### What you are asked to do
Write out every line of the material below word for word, keeping each line break where it falls.

+++ Data for this task

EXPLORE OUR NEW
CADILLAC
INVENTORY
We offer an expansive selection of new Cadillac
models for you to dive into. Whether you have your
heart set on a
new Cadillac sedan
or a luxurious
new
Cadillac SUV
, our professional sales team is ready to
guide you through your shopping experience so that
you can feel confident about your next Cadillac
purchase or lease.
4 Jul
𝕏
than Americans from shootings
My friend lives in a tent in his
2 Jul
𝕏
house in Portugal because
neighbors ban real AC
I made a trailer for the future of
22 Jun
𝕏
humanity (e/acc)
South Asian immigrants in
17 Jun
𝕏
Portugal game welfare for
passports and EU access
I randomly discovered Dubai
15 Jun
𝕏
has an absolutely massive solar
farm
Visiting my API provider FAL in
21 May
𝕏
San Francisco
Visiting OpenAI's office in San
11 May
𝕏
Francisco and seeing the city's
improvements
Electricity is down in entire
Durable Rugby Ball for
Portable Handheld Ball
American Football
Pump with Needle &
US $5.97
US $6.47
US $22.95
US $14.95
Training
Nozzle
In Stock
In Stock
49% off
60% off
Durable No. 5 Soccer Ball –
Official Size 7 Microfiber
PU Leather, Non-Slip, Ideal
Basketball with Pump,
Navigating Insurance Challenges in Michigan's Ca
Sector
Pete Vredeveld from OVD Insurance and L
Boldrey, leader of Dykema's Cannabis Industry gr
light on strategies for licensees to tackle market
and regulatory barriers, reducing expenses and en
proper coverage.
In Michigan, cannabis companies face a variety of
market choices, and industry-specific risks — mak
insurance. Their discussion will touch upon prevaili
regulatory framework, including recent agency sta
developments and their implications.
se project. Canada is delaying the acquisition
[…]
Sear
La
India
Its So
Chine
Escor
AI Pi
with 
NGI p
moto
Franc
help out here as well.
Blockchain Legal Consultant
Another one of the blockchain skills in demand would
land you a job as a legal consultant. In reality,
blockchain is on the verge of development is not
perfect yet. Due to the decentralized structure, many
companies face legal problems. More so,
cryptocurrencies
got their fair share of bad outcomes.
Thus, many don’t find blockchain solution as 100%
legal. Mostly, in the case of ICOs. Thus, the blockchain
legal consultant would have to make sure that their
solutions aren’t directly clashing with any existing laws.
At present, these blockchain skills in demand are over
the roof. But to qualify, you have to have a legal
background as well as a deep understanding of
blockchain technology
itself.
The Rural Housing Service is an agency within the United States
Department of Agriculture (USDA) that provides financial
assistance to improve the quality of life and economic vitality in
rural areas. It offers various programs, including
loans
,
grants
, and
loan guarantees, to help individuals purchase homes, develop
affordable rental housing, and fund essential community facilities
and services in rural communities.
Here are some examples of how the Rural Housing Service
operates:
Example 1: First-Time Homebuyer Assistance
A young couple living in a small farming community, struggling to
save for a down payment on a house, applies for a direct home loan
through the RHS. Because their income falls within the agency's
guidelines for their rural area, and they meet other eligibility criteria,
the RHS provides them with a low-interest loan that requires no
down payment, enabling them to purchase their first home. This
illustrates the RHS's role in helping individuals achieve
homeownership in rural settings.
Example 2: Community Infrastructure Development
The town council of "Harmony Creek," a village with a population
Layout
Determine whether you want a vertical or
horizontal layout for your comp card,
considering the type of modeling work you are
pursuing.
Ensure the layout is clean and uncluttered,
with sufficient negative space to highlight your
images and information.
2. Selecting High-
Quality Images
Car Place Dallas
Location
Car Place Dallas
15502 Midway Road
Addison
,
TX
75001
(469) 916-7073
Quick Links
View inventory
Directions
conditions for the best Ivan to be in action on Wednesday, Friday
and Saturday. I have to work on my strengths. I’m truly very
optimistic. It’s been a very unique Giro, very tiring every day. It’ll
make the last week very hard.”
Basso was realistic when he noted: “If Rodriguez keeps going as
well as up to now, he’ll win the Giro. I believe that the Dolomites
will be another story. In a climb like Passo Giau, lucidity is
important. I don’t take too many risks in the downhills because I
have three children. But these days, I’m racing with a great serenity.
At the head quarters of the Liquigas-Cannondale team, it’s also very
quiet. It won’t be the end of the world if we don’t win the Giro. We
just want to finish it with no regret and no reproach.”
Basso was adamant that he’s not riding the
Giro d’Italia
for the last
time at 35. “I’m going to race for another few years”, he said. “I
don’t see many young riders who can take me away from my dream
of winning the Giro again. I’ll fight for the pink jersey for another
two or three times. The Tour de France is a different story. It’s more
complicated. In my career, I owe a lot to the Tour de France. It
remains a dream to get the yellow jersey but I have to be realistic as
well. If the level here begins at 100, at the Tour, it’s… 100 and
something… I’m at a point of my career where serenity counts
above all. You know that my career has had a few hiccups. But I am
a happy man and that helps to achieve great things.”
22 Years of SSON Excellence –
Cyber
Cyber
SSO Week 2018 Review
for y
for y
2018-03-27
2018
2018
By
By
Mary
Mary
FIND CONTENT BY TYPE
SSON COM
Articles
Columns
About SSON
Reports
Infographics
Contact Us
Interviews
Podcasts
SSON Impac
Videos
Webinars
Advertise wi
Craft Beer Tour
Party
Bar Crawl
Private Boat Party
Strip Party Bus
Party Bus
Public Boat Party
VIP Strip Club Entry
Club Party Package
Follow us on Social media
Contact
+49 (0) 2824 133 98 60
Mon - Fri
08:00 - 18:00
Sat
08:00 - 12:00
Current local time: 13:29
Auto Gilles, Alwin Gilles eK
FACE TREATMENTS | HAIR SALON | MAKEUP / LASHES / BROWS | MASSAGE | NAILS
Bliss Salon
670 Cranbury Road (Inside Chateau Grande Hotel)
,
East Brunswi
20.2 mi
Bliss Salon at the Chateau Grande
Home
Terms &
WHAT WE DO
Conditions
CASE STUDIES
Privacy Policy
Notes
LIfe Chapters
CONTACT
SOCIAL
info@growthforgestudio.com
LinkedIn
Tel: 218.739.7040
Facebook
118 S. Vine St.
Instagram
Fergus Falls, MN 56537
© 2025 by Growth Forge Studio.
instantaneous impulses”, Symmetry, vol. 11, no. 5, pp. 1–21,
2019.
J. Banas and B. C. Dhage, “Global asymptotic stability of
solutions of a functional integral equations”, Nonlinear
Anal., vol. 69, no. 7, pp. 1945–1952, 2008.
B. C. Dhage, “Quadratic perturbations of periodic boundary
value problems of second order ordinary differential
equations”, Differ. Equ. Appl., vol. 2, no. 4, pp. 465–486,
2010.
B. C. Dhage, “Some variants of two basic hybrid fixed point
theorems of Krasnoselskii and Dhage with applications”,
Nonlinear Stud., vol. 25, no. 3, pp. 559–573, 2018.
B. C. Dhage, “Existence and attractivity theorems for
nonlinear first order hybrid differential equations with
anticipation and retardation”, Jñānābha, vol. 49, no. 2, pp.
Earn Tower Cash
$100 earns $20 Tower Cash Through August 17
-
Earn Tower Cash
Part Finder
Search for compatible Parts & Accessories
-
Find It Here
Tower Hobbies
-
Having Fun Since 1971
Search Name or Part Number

++++++

### Task solution
EXPLORE OUR NEW
CADILLAC
INVENTORY
We offer an expansive selection of new Cadillac
models for you to dive into. Whether you have your
heart set on a
new Cadillac sedan
or a luxurious
new
Cadillac SUV
, our professional sales team is ready to
guide you through your shopping experience so that
you can feel confident about your next Cadillac
purchase or lease.
4 Jul
𝕏
than Americans from shootings
My friend lives in a tent in his
2 Jul
𝕏
house in Portugal because
neighbors ban real AC
I made a trailer for the future of
22 Jun
𝕏
humanity (e/acc)
South Asian immigrants in
17 Jun
𝕏
Portugal game welfare for
passports and EU access
I randomly discovered Dubai
15 Jun
𝕏
has an absolutely massive solar
farm
Visiting my API provider FAL in
21 May
𝕏
San Francisco
Visiting OpenAI's office in San
11 May
𝕏
Francisco and seeing the city's
improvements
Electricity is down in entire
Durable Rugby Ball for
Portable Handheld Ball
American Football
Pump with Needle &
US $5.97
US $6.47
US $22.95
US $14.95
Training
Nozzle
In Stock
In Stock
49% off
60% off
Durable No. 5 Soccer Ball –
Official Size 7 Microfiber
PU Leather, Non-Slip, Ideal
Basketball with Pump,
Navigating Insurance Challenges in Michigan's Ca
Sector
Pete Vredeveld from OVD Insurance and L
Boldrey, leader of Dykema's Cannabis Industry gr
light on strategies for licensees to tackle market
and regulatory barriers, reducing expenses and en
proper coverage.
In Michigan, cannabis companies face a variety of
market choices, and industry-specific risks — mak
insurance. Their discussion will touch upon prevaili
regulatory framework, including recent agency sta
developments and their implications.
se project. Canada is delaying the acquisition
[…]
Sear
La
India
Its So
Chine
Escor
AI Pi
with 
NGI p
moto
Franc
help out here as well.
Blockchain Legal Consultant
Another one of the blockchain skills in demand would
land you a job as a legal consultant. In reality,
blockchain is on the verge of development is not
perfect yet. Due to the decentralized structure, many
companies face legal problems. More so,
cryptocurrencies
got their fair share of bad outcomes.
Thus, many don’t find blockchain solution as 100%
legal. Mostly, in the case of ICOs. Thus, the blockchain
legal consultant would have to make sure that their
solutions aren’t directly clashing with any existing laws.
At present, these blockchain skills in demand are over
the roof. But to qualify, you have to have a legal
background as well as a deep understanding of
blockchain technology
itself.
The Rural Housing Service is an agency within the United States
Department of Agriculture (USDA) that provides financial
assistance to improve the quality of life and economic vitality in
rural areas. It offers various programs, including
loans
,
grants
, and
loan guarantees, to help individuals purchase homes, develop
affordable rental housing, and fund essential community facilities
and services in rural communities.
Here are some examples of how the Rural Housing Service
operates:
Example 1: First-Time Homebuyer Assistance
A young couple living in a small farming community, struggling to
save for a down payment on a house, applies for a direct home loan
through the RHS. Because their income falls within the agency's
guidelines for their rural area, and they meet other eligibility criteria,
the RHS provides them with a low-interest loan that requires no
down payment, enabling them to purchase their first home. This
illustrates the RHS's role in helping individuals achieve
homeownership in rural settings.
Example 2: Community Infrastructure Development
The town council of "Harmony Creek," a village with a population
Layout
Determine whether you want a vertical or
horizontal layout for your comp card,
considering the type of modeling work you are
pursuing.
Ensure the layout is clean and uncluttered,
with sufficient negative space to highlight your
images and information.
2. Selecting High-
Quality Images
Car Place Dallas
Location
Car Place Dallas
15502 Midway Road
Addison
,
TX
75001
(469) 916-7073
Quick Links
View inventory
Directions
conditions for the best Ivan to be in action on Wednesday, Friday
and Saturday. I have to work on my strengths. I’m truly very
optimistic. It’s been a very unique Giro, very tiring every day. It’ll
make the last week very hard.”
Basso was realistic when he noted: “If Rodriguez keeps going as
well as up to now, he’ll win the Giro. I believe that the Dolomites
will be another story. In a climb like Passo Giau, lucidity is
important. I don’t take too many risks in the downhills because I
have three children. But these days, I’m racing with a great serenity.
At the head quarters of the Liquigas-Cannondale team, it’s also very
quiet. It won’t be the end of the world if we don’t win the Giro. We
just want to finish it with no regret and no reproach.”
Basso was adamant that he’s not riding the
Giro d’Italia
for the last
time at 35. “I’m going to race for another few years”, he said. “I
don’t see many young riders who can take me away from my dream
of winning the Giro again. I’ll fight for the pink jersey for another
two or three times. The Tour de France is a different story. It’s more
complicated. In my career, I owe a lot to the Tour de France. It
remains a dream to get the yellow jersey but I have to be realistic as
well. If the level here begins at 100, at the Tour, it’s… 100 and
something… I’m at a point of my career where serenity counts
above all. You know that my career has had a few hiccups. But I am
a happy man and that helps to achieve great things.”
22 Years of SSON Excellence –
Cyber
Cyber
SSO Week 2018 Review
for y
for y
2018-03-27
2018
2018
By
By
Mary
Mary
FIND CONTENT BY TYPE
SSON COM
Articles
Columns
About SSON
Reports
Infographics
Contact Us
Interviews
Podcasts
SSON Impac
Videos
Webinars
Advertise wi
Craft Beer Tour
Party
Bar Crawl
Private Boat Party
Strip Party Bus
Party Bus
Public Boat Party
VIP Strip Club Entry
Club Party Package
Follow us on Social media
Contact
+49 (0) 2824 133 98 60
Mon - Fri
08:00 - 18:00
Sat
08:00 - 12:00
Current local time: 13:29
Auto Gilles, Alwin Gilles eK
FACE TREATMENTS | HAIR SALON | MAKEUP / LASHES / BROWS | MASSAGE | NAILS
Bliss Salon
670 Cranbury Road (Inside Chateau Grande Hotel)
,
East Brunswi
20.2 mi
Bliss Salon at the Chateau Grande
Home
Terms &
WHAT WE DO
Conditions
CASE STUDIES
Privacy Policy
Notes
LIfe Chapters
CONTACT
SOCIAL
info@growthforgestudio.com
LinkedIn
Tel: 218.739.7040
Facebook
118 S. Vine St.
Instagram
Fergus Falls, MN 56537
© 2025 by Growth Forge Studio.
instantaneous impulses”, Symmetry, vol. 11, no. 5, pp. 1–21,
2019.
J. Banas and B. C. Dhage, “Global asymptotic stability of
solutions of a functional integral equations”, Nonlinear
Anal., vol. 69, no. 7, pp. 1945–1952, 2008.
B. C. Dhage, “Quadratic perturbations of periodic boundary
value problems of second order ordinary differential
equations”, Differ. Equ. Appl., vol. 2, no. 4, pp. 465–486,
2010.
B. C. Dhage, “Some variants of two basic hybrid fixed point
theorems of Krasnoselskii and Dhage with applications”,
Nonlinear Stud., vol. 25, no. 3, pp. 559–573, 2018.
B. C. Dhage, “Existence and attractivity theorems for
nonlinear first order hybrid differential equations with
anticipation and retardation”, Jñānābha, vol. 49, no. 2, pp.
Earn Tower Cash
$100 earns $20 Tower Cash Through August 17
-
Earn Tower Cash
Part Finder
Search for compatible Parts & Accessories
-
Find It Here
Tower Hobbies
-
Having Fun Since 1971
Search Name or Part Number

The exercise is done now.